A lição é incisiva, tornando claro que o patrocínio de ambas as partes, além do ferimento do já citado artigo 2º, parágrafo único, inciso II, que o obriga o advogado, entre outras, a atuar com destemor e independência, também ao risco de ferimento do sigilo profissional, previsto nos artigos 25, 26 e 27 do CED, que poderá ser abalado em ambos os lados.

Portanto, como é também o entendimento do Dr. Luiz Antonio Gambelli no processo citado, com o qual comungamos, há impedimento ético para patrocinar ambas as partes, por configurar conflito de interesses e impedir a atuação do advogado com destemor e independência.
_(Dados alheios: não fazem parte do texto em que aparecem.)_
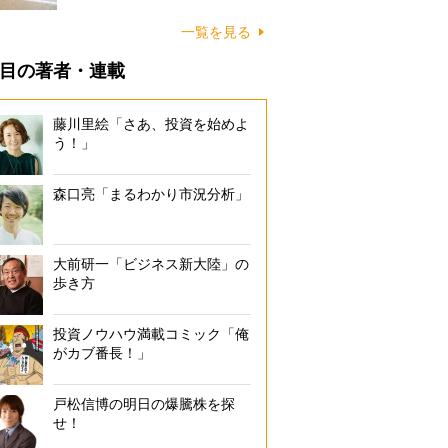
に…
一覧を見る
目の著者・連載
藤川里絵「さあ、投資を始めよ
う！」
森口亮「まるわかり市況分析」
大前研一「ビジネス新大陸」の
歩き方
投資ノウハウ満載コミック「俺
がカブ番長！」
戸松信博の明日の爆騰株を探
せ！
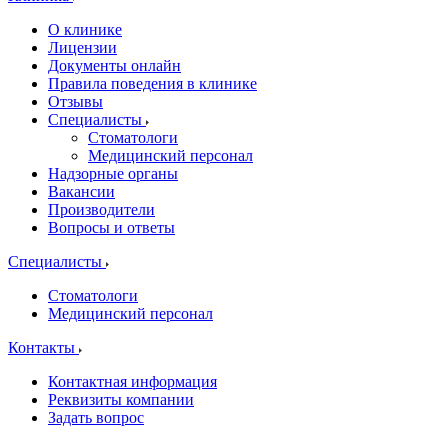
О клинике
Лицензии
Документы онлайн
Правила поведения в клинике
Отзывы
Специалисты
Стоматологи
Медицинский персонал
Надзорные органы
Вакансии
Производители
Вопросы и ответы
Специалисты
Стоматологи
Медицинский персонал
Контакты
Контактная информация
Реквизиты компании
Задать вопрос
Se decidirem os consulentes aceitar o patrocínio da defesa dos bancos, devem substabelecer os mandatos, sem reservas e com o consentimento dos clientes que litigam contra as instituições financeiras, ou renunciar aos mesmos, observando expressamente o estatuído nos artigos 13, 18, 24, § 1º do CED e demais disposições aplicáveis.

Por fim, nos termos do artigo 48 do CED, devem os consulentes serem oficiados pelo Presidente deste Tribunal, para que se abstenham de utilizar a denominação (...), (...) & (...) Advogados, que é privativa das sociedades de advogados, pois segundo informações da Comissão de Sociedade de Advogados da OAB-SP, constante à fl. 13 dos autos, não consta registro de tal razão social.